__Problem to work on__:
Reproduce the lines of the records below verbatim, beginning at the line that contains "# INSTAGRAM EM TEMPO REAL" and ending after the line that contains "Prodotti Correlati".

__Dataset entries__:
++++++++
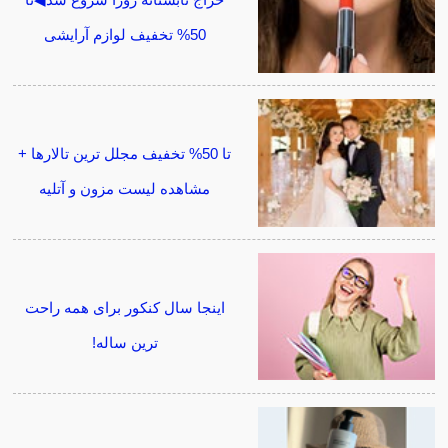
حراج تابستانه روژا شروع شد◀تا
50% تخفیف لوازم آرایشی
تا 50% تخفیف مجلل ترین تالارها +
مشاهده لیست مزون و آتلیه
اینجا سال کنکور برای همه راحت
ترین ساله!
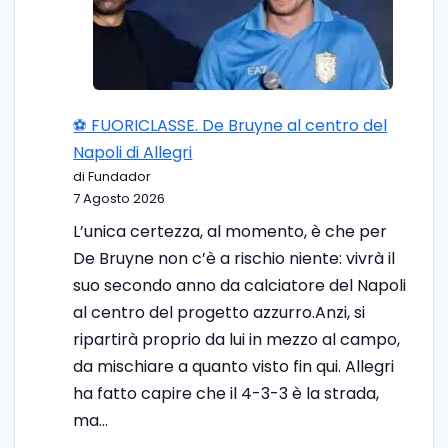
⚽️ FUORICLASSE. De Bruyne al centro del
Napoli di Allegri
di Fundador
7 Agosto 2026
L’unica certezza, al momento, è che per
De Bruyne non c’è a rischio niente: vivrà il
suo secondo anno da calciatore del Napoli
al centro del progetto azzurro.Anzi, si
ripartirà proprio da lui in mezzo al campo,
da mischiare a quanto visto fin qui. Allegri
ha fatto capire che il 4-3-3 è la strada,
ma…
++++++++
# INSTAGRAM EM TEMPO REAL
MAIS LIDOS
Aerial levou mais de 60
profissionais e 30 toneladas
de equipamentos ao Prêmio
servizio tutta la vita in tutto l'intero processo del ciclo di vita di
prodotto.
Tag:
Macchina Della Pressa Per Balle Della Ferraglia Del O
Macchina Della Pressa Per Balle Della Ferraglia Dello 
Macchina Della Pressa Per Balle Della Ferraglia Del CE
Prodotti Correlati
++++++++
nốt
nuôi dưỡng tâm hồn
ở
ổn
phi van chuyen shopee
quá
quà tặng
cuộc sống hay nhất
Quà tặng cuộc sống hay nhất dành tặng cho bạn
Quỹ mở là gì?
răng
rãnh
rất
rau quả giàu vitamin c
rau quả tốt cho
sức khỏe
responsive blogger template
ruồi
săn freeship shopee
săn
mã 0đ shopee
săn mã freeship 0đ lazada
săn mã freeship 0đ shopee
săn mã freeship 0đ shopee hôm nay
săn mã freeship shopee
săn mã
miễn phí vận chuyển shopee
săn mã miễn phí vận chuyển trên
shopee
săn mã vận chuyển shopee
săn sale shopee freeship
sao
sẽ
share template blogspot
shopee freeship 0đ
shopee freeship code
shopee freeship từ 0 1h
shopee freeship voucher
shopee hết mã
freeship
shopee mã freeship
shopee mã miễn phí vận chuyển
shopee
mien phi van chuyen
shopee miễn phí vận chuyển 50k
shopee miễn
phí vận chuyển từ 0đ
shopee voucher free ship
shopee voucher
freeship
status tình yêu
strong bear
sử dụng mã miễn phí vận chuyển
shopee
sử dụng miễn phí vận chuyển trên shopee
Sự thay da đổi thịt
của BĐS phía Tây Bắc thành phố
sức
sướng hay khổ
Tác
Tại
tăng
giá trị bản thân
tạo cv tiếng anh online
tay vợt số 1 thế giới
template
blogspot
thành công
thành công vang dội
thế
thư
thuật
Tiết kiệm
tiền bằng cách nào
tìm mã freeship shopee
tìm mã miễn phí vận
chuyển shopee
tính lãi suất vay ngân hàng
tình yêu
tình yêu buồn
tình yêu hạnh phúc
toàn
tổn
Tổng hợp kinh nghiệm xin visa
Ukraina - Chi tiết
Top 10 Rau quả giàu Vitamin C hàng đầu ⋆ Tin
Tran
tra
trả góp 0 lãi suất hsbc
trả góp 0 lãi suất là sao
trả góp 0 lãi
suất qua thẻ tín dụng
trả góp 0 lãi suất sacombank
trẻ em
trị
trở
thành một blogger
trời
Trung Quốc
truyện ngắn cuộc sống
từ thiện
++++++++
__Exercise response__:
# INSTAGRAM EM TEMPO REAL
MAIS LIDOS
Aerial levou mais de 60
profissionais e 30 toneladas
de equipamentos ao Prêmio
servizio tutta la vita in tutto l'intero processo del ciclo di vita di
prodotto.
Tag:
Macchina Della Pressa Per Balle Della Ferraglia Del O
Macchina Della Pressa Per Balle Della Ferraglia Dello 
Macchina Della Pressa Per Balle Della Ferraglia Del CE
Prodotti Correlati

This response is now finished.